Text pulled from the pages:
━━━━

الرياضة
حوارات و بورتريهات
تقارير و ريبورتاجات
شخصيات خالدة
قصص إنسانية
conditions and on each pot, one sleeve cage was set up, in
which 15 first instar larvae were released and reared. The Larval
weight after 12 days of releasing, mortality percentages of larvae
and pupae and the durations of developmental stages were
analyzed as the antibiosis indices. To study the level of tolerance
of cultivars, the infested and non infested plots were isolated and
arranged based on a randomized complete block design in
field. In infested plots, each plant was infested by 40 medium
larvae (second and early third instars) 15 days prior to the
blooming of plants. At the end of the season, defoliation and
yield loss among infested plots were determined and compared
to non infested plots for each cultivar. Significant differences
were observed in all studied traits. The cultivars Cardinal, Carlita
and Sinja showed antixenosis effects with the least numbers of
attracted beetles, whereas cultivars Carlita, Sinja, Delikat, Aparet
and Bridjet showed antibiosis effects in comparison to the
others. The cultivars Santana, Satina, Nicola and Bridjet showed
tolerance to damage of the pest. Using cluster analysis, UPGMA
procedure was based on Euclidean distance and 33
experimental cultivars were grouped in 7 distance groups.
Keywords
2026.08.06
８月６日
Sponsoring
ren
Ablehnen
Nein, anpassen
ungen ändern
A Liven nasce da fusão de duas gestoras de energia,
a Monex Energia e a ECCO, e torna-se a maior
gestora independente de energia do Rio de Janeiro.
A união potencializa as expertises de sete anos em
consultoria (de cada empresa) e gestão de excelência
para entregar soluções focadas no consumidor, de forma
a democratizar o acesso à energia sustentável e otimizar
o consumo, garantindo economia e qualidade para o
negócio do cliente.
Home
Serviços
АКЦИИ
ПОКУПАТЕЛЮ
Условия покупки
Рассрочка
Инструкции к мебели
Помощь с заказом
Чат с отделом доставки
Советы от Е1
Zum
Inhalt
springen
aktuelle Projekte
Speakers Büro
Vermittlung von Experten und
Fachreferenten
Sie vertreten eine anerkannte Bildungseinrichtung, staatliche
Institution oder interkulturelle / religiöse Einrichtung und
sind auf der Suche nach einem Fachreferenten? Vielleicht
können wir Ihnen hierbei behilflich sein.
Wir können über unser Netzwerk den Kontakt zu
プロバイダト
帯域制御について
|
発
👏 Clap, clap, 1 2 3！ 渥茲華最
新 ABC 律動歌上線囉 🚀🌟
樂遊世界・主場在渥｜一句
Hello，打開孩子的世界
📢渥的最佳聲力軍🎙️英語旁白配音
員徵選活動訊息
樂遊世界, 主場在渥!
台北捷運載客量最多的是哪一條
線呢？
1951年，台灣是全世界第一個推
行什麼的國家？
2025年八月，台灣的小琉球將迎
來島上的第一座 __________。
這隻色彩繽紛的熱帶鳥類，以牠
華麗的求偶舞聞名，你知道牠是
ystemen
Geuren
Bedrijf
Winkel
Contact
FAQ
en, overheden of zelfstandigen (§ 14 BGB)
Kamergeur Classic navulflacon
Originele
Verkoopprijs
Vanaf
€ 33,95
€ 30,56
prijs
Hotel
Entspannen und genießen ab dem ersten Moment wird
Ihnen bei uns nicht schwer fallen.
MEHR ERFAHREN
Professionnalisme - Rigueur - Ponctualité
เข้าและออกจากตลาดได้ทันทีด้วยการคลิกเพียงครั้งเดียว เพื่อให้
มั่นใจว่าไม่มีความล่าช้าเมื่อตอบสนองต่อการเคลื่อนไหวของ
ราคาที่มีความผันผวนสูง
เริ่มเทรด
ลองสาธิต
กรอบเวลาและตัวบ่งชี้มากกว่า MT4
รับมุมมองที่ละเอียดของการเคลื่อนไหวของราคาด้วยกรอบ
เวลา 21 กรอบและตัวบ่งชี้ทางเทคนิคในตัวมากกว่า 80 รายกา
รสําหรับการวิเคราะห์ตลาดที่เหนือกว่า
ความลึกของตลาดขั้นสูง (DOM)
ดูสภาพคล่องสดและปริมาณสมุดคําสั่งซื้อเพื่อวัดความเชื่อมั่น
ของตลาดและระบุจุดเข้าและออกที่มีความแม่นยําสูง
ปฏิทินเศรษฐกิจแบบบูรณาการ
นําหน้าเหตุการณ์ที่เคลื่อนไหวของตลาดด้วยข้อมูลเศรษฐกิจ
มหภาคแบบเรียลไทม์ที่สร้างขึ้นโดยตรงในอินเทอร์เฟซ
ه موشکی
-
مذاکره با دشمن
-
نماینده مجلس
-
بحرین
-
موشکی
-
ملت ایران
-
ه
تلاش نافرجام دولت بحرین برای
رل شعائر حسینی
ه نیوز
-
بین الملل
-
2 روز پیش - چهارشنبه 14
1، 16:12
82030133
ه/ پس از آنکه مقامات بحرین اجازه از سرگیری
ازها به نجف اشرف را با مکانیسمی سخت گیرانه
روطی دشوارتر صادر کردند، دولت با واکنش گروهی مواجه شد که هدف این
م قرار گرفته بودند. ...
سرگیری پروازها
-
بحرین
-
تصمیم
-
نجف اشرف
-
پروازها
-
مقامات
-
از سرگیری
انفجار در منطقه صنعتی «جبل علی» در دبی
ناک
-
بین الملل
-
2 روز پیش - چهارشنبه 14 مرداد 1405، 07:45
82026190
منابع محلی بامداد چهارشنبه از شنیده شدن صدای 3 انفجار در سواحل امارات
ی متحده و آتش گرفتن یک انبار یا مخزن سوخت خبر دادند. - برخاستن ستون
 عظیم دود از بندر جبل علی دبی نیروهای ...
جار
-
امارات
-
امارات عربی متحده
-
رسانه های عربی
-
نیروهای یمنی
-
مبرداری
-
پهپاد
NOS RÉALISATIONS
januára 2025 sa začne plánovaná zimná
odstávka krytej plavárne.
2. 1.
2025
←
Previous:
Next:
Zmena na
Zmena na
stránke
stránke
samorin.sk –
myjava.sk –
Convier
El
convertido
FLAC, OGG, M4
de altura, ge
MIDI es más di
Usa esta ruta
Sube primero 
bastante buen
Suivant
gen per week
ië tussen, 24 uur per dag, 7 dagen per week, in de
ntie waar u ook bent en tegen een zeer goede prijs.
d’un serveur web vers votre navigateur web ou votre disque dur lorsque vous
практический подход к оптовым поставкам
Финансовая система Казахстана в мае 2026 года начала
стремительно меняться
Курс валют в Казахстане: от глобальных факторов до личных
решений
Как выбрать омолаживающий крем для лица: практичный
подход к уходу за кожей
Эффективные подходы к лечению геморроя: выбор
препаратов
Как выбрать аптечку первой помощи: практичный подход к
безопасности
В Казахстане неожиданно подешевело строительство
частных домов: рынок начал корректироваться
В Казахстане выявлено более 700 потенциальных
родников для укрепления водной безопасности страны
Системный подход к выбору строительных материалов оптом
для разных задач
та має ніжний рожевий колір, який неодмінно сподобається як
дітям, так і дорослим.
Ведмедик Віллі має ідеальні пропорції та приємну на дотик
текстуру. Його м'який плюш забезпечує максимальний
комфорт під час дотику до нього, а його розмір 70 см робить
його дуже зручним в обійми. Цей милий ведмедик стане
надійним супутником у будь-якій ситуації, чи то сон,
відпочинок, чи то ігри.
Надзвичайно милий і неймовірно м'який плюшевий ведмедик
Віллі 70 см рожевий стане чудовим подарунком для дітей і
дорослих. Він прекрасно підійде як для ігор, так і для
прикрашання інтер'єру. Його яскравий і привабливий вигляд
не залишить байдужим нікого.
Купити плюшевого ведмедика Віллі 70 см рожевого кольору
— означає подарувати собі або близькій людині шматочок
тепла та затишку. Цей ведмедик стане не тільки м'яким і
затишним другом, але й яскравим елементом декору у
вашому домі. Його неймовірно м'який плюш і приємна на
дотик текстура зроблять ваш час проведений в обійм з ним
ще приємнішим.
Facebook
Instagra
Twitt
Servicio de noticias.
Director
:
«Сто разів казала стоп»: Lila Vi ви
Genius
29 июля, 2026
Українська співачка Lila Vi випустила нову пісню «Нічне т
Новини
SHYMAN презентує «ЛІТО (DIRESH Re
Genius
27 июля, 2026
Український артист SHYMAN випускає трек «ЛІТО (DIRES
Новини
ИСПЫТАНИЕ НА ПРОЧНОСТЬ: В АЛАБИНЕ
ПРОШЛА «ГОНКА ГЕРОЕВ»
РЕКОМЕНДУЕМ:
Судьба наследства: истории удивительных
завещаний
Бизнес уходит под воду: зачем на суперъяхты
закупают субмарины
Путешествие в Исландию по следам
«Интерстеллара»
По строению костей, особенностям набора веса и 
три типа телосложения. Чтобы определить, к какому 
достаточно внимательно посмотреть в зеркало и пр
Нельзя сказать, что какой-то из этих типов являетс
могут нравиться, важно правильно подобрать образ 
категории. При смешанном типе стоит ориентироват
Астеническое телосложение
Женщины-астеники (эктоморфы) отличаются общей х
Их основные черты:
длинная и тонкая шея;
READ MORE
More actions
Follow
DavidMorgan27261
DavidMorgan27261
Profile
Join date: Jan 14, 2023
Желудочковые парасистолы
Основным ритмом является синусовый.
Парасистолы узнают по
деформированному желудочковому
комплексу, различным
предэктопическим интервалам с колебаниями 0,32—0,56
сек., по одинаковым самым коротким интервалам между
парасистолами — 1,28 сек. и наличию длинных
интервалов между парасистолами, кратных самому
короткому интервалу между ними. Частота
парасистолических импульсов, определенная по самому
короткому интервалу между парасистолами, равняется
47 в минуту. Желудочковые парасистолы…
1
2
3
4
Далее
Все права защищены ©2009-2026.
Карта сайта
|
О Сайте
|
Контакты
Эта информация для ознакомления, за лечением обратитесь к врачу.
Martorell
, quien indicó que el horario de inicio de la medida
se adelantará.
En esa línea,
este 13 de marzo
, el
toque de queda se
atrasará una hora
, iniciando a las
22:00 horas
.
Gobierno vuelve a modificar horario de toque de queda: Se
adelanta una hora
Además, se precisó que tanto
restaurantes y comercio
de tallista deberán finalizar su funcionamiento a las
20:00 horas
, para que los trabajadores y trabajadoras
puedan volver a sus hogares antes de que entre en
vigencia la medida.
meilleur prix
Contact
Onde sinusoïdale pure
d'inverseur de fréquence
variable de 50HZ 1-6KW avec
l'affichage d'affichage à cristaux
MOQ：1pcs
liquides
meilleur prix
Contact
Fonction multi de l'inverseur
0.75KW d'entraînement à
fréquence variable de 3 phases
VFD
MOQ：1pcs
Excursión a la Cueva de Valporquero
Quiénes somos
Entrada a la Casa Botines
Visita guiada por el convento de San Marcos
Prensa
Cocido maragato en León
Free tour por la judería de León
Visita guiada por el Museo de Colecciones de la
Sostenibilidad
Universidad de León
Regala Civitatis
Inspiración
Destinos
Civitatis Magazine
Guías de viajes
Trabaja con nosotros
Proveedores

━━━━

### Try it
Copy the lines from the start down through the line with "were observed in", swapping "sleeve cage" for "mesh cage" and leaving the rest unchanged.

### Output for this exercise
الرياضة
حوارات و بورتريهات
تقارير و ريبورتاجات
شخصيات خالدة
قصص إنسانية
conditions and on each pot, one mesh cage was set up, in
which 15 first instar larvae were released and reared. The Larval
weight after 12 days of releasing, mortality percentages of larvae
and pupae and the durations of developmental stages were
analyzed as the antibiosis indices. To study the level of tolerance
of cultivars, the infested and non infested plots were isolated and
arranged based on a randomized complete block design in
field. In infested plots, each plant was infested by 40 medium
larvae (second and early third instars) 15 days prior to the
blooming of plants. At the end of the season, defoliation and
yield loss among infested plots were determined and compared
to non infested plots for each cultivar. Significant differences
were observed in all studied traits. The cultivars Cardinal, Carlita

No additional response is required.